4. The graphite grinding device for producing the lithium battery as recited in claim 1, wherein: one surface of the marble (22) far away from the supporting plate (19) is fixedly connected with a plurality of ribbons (23).

5. The graphite grinding device for producing the lithium battery as recited in claim 1, wherein: magnet (24) of one side rigid coupling that backup pad (19) are close to bullet rope (21), the inner circle cover of magnet (24) is in the outer lane of bullet rope (21), the arc recess has been seted up to the one side that magnet (24) are close to marble (22), the arc recess is identical with marble (22), magnet (25) No. two in the inside rigid coupling of marble (22), magnet (25) attract with magnet (24) No. two mutually.

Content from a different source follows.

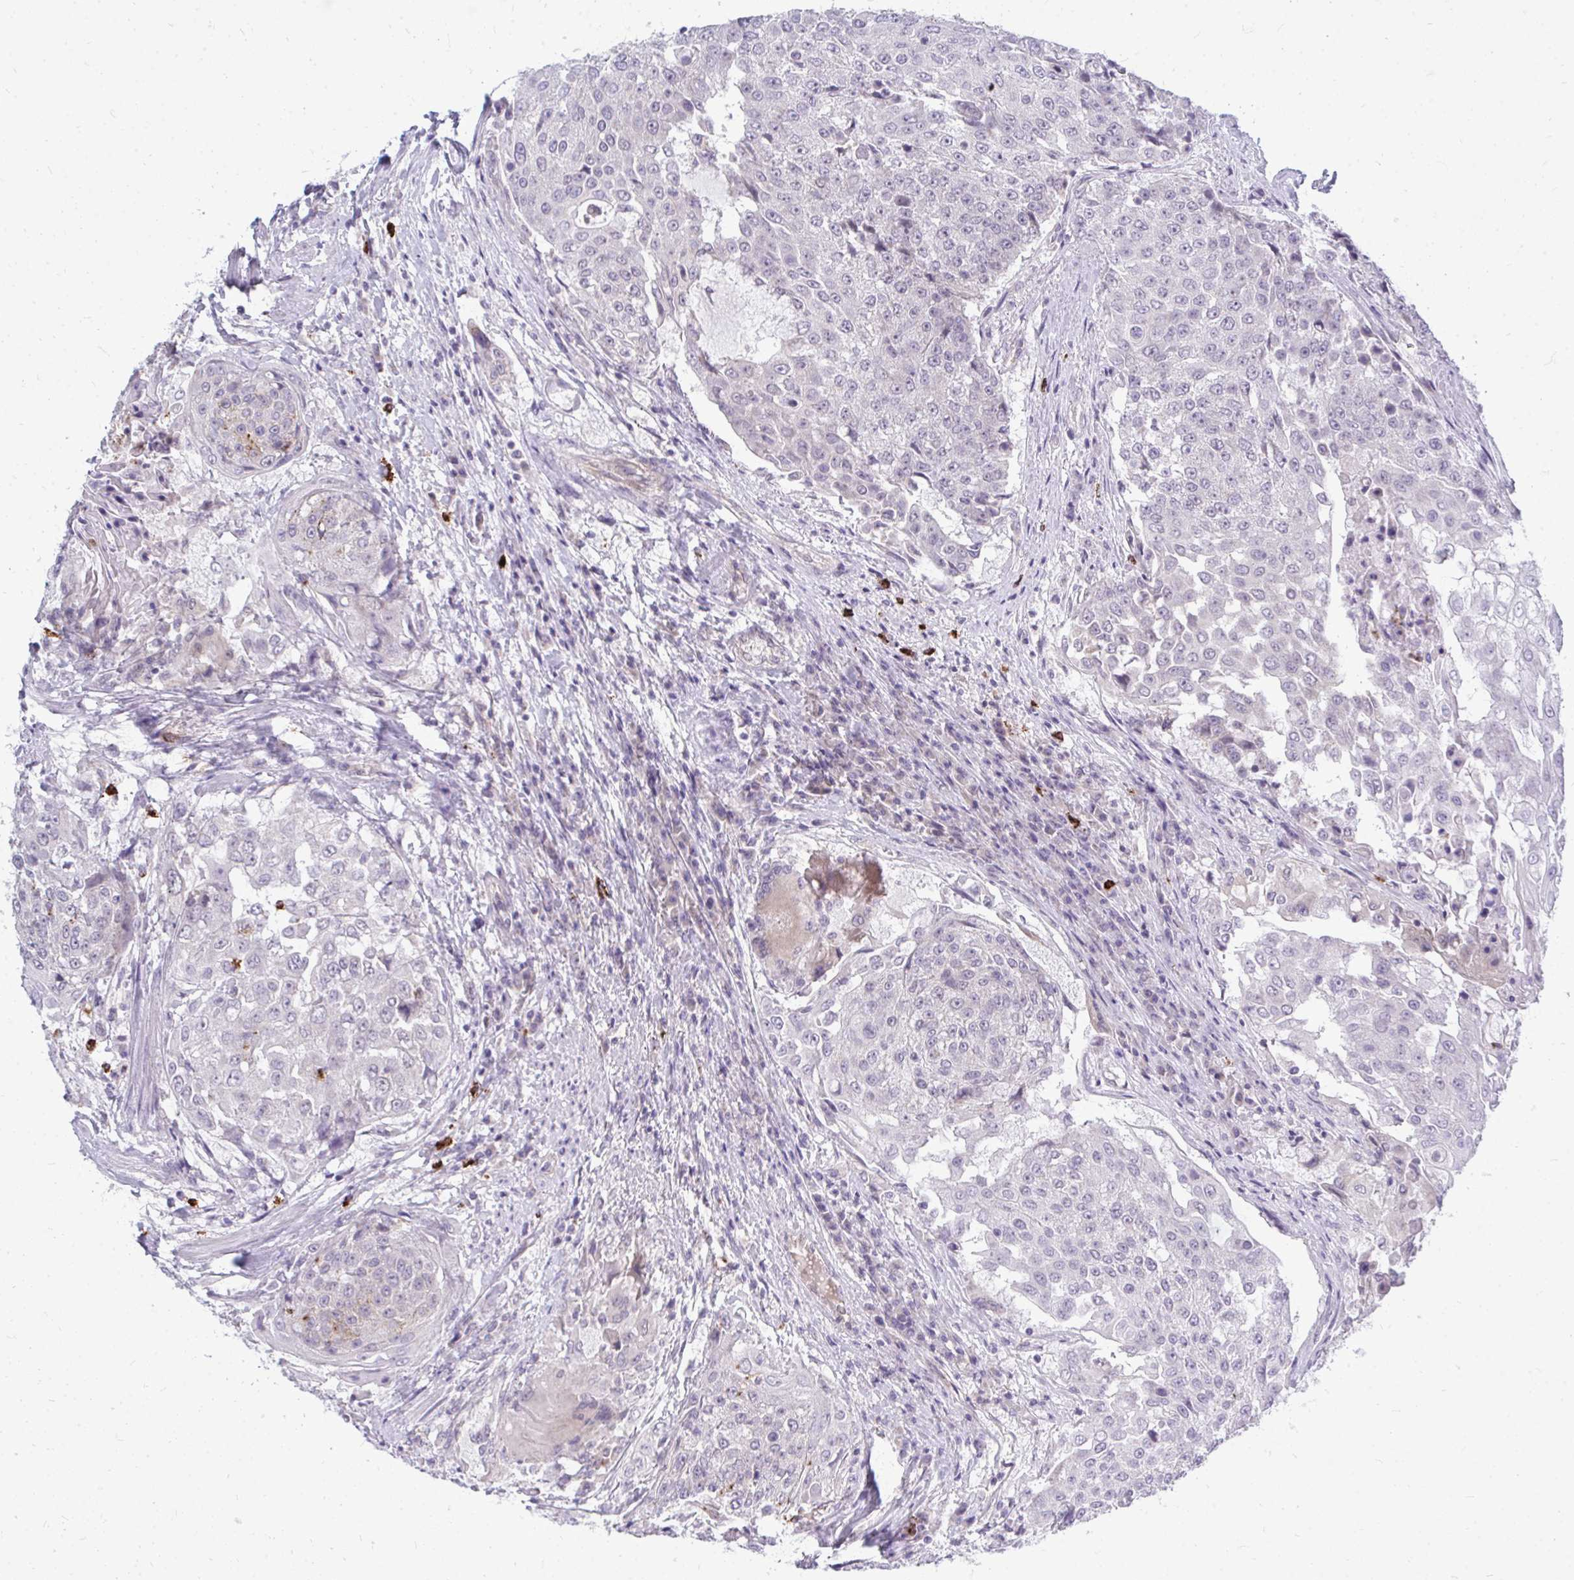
{"staining": {"intensity": "negative", "quantity": "none", "location": "none"}, "tissue": "urothelial cancer", "cell_type": "Tumor cells", "image_type": "cancer", "snomed": [{"axis": "morphology", "description": "Urothelial carcinoma, High grade"}, {"axis": "topography", "description": "Urinary bladder"}], "caption": "The photomicrograph shows no significant staining in tumor cells of high-grade urothelial carcinoma.", "gene": "ACSL5", "patient": {"sex": "female", "age": 63}}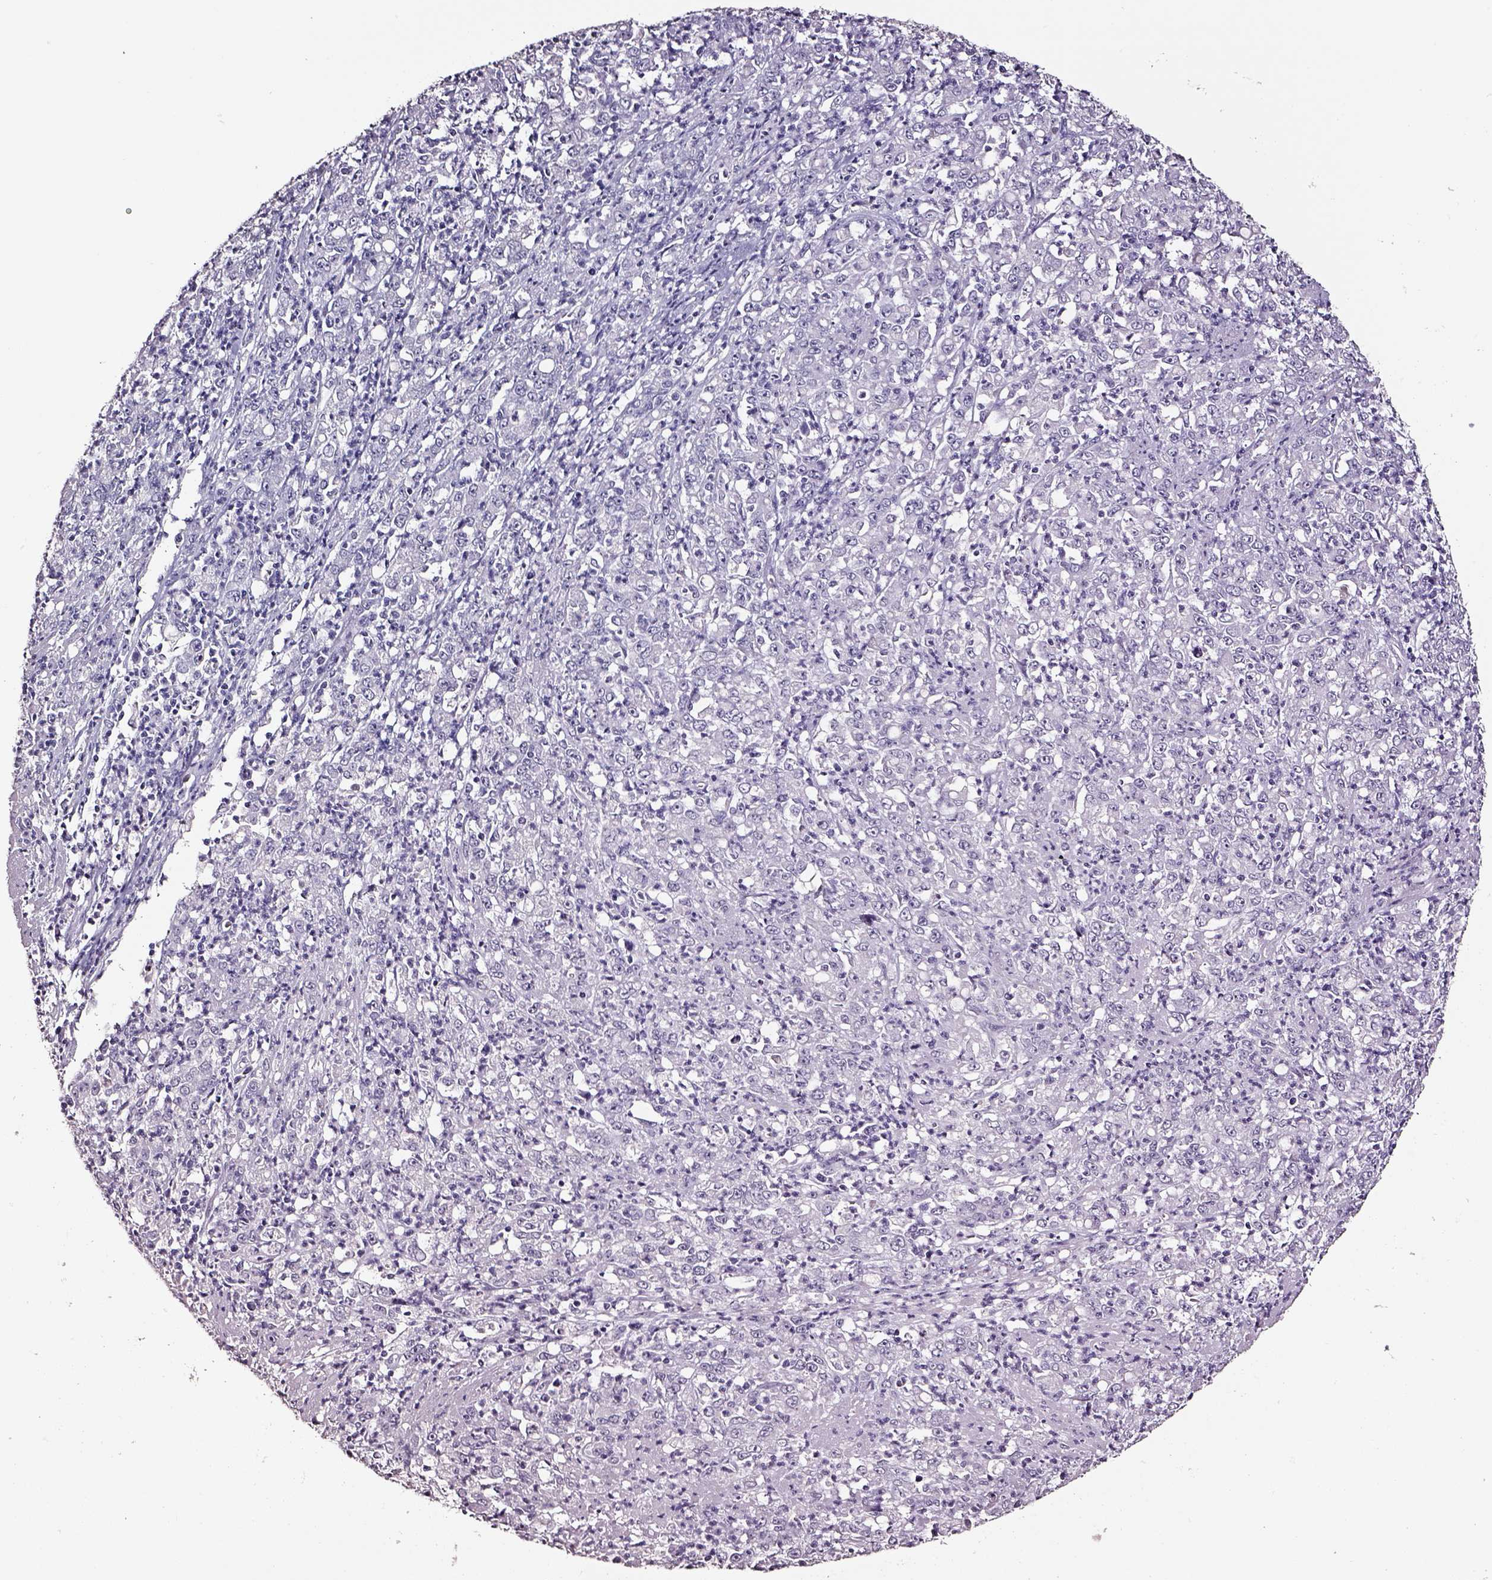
{"staining": {"intensity": "negative", "quantity": "none", "location": "none"}, "tissue": "stomach cancer", "cell_type": "Tumor cells", "image_type": "cancer", "snomed": [{"axis": "morphology", "description": "Adenocarcinoma, NOS"}, {"axis": "topography", "description": "Stomach, lower"}], "caption": "Stomach cancer was stained to show a protein in brown. There is no significant expression in tumor cells.", "gene": "SMIM17", "patient": {"sex": "female", "age": 71}}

6. The graphite grinding device for producing the lithium battery as recited in claim 1, wherein: vibration sheets (26) are fixedly connected to two ends of the inner wall of the straight slotted hole (20), the positions, close to each other, of the vibration sheets (26) on two sides are conical, and two sides of the positions, close to each other, of the vibration sheets (26) are fixedly connected to protrusions.

7. The graphite grinding device for producing the lithium battery as claimed in claim 6, wherein: one side rigid coupling arc cross taper plate (27) of bullet rope (21) is kept away from in backup pad (19), arc cross taper plate (27) comprise four arc right angle boards, and the right angle arc limit of four arc right angle boards forms according to the cross welding.

8. The graphite grinding device for producing the lithium battery as recited in claim 1, wherein: the outer wall of the grinding top seat (7) is provided with a plurality of sliding material grooves (28).

9. The graphite crushing and grinding device for producing the lithium battery as recited in claim 2, wherein: the inner wall of the feeding port (9) is fixedly connected with a plurality of dispersing blades (29).